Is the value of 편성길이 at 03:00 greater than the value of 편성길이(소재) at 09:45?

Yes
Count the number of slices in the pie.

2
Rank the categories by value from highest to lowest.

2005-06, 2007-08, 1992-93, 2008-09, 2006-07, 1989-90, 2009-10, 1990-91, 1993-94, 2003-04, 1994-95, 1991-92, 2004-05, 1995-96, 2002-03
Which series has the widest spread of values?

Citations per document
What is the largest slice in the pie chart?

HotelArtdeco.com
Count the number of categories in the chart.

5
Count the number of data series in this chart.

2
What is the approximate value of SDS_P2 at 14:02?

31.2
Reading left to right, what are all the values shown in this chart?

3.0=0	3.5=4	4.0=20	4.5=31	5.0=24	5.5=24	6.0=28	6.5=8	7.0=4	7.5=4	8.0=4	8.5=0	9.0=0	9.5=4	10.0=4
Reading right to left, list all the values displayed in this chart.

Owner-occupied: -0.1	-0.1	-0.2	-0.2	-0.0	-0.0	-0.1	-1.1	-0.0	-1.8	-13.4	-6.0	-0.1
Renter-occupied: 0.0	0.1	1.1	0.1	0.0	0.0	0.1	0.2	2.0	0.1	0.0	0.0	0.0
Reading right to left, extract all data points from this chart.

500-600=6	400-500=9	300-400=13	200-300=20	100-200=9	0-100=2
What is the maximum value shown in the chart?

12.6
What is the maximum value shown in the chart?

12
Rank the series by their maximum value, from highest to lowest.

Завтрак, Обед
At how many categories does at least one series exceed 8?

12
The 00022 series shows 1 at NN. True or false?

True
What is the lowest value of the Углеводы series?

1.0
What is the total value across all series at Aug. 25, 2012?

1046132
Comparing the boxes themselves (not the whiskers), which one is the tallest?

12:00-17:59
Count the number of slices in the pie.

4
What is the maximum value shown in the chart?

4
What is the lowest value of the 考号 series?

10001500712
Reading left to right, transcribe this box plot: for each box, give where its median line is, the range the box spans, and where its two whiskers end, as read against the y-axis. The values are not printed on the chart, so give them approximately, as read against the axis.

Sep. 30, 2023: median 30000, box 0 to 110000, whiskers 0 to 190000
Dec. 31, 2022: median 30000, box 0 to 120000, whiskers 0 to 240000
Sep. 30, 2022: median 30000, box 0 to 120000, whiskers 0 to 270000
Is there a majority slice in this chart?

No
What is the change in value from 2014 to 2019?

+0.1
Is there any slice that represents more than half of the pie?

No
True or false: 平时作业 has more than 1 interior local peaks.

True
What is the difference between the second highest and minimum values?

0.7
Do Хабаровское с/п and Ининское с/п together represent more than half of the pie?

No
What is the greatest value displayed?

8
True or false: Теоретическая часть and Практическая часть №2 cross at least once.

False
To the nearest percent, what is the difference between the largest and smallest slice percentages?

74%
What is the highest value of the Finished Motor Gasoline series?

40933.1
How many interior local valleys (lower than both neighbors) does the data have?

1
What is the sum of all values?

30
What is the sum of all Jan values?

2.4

□ □ □ □

• Your assignment: Return every line from the rows above that contains the word "half". Case counts.

• Result for this task:
Is there any slice that represents more than half of the pie?
Do Хабаровское с/п and Ининское с/п together represent more than half of the pie?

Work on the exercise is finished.